A proposal to build 48 apartments near the Rock Hill/York County Airport has renewed questions about people living too close to air traffic.
Local officials sought in 2008 to bar the land from development because of its proximity to the airport, where more corporate jets are expected in coming years. But plans were changed after opposition from surrounding neighborhoods.
Now, a developer intends to put up the Rock Pointe Apartments, a trio of buildings along Ebenezer Road near the Celanese Road intersection. The land sits off the southern end of the runway.
"Here we are, roughly 1,110 feet from the flight path, they're going to put 150 or more residents in three very large buildings," said Scott Ball, a resident of nearby Stafford Park. "It's in an area where they swore up and down they were never going to let this happen."
Two years ago, Ball led neighbors in a fight against a so-called airport overlay district, a set of tighter zoning rules affecting land and homes near the runway.
City and county officials approved the district but agreed to reduce its scope in response to opposition from neighbors. The apartments site falls just outside the revised boundary line.
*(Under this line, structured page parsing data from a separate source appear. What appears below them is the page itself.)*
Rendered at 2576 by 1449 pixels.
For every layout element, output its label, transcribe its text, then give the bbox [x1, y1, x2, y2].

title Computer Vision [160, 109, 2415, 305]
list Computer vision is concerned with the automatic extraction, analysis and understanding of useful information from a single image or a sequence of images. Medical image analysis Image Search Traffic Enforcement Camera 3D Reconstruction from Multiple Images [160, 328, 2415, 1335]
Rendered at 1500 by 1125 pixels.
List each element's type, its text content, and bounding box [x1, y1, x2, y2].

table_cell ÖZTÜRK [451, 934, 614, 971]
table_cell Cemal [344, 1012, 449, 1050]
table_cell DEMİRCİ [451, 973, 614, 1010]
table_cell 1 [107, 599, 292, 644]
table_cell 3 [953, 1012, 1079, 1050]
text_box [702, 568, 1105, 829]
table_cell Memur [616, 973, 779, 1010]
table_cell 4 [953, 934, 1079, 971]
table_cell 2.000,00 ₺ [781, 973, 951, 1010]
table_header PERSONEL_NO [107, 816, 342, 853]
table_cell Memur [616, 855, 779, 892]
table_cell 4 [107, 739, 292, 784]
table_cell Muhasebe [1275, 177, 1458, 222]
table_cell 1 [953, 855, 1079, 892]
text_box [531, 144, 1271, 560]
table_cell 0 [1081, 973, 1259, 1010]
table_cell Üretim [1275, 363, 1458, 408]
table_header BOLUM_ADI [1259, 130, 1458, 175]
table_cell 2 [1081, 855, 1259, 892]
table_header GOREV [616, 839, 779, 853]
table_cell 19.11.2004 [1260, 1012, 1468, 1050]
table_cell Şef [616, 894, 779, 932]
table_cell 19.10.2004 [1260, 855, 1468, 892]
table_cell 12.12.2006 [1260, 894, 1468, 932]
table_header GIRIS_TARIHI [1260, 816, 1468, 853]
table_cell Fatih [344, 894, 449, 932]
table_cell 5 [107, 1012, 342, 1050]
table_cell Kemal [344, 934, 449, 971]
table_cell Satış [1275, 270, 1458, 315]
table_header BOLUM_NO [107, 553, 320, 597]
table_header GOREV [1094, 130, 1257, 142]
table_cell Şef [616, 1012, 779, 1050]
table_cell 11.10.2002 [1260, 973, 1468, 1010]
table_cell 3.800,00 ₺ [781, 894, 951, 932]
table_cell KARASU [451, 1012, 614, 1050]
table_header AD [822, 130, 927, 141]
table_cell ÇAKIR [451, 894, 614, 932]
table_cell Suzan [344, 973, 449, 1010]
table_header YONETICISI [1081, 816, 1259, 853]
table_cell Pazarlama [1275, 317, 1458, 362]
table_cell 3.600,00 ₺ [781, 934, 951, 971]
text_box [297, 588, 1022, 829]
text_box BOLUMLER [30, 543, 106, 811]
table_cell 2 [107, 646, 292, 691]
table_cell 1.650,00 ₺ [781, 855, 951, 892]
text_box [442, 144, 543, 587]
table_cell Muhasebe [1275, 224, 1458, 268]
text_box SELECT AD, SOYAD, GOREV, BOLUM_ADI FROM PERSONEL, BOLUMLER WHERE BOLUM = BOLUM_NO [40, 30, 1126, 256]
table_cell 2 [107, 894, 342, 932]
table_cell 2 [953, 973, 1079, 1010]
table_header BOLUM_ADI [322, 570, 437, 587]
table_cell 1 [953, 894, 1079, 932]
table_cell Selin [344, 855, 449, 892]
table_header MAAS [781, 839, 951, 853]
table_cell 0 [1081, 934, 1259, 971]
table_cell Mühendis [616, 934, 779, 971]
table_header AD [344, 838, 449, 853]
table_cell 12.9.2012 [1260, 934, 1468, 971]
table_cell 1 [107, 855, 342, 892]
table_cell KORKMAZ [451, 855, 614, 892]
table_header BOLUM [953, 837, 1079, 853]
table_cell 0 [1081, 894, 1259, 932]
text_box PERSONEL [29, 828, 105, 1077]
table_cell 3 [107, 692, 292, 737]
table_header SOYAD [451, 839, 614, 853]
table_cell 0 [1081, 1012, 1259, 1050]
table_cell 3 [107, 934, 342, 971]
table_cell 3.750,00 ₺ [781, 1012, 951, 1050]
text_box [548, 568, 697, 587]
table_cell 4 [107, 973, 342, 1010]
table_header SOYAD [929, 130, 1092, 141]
The apartments would be income-restricted, meaning tenants must make below certain income levels. Construction could start by December or January, said developer Brad Queener of Bradley Development in Aynor.
Queener said his firm conducted a noise study in February and found no problems.
"It met all the guidelines it was required to meet," said Queener. "You can 'What if?' everything to death. You can build somewhere and they can put in an interstate.
"You've kind of got to build for the set of factors known to you right now."
City planning commissioners will review the proposal when they meet Tuesday night, but only a technical approval is needed because the site already has proper zoning.
"There's not a whole lot that probably can be done," said City Councilman John Black, who represents the area. "The best-case scenario is to minimize the impact this would have," through fences and green space.
More jet traffic wanted
Neighbors argue the apartments don't make sense close to an airport scheduled for growth. Local officials are pursuing a 1,000-foot runway addition in hopes of attracting more corporate jet traffic.
The airport already averages about 44,000 total takeoffs and landings per year, according to city figures.
"We're building around an airport that may expand," said Dean Archer, a Stafford Park resident. "They said they had made mistakes in the past. Here we are going down that same road."
A citizens board that oversees the airport will not weigh in, said John Roberts, chairman of the seven-member advisory panel.
"Given that it's outside of the AOD, I'm sure we really don't have any concern about it," Roberts said, referring to an Airport Overlay District. "Those lines were carefully drawn.
"The airport just has no interest whatsoever in projects outside of the AOD."
Asked whether the rules he fought could have prevented the apartment complex, Ball said his group advocated for other solutions all along.
"The group was called NO AOD - we were for the removal of the AOD and stressed ... that all of this could be handled through individual zoning issues," he said.
The apartments are a form of affordable housing in which developers qualify for state tax credits in exchange for making the units available to qualified tenants.
Similar projects have sparked opposition. In June, a developer scuttled plans for senior apartments after an outcry from six nearby neighborhoods. The project was proposed on Herlong Avenue across from Millwood Plantation.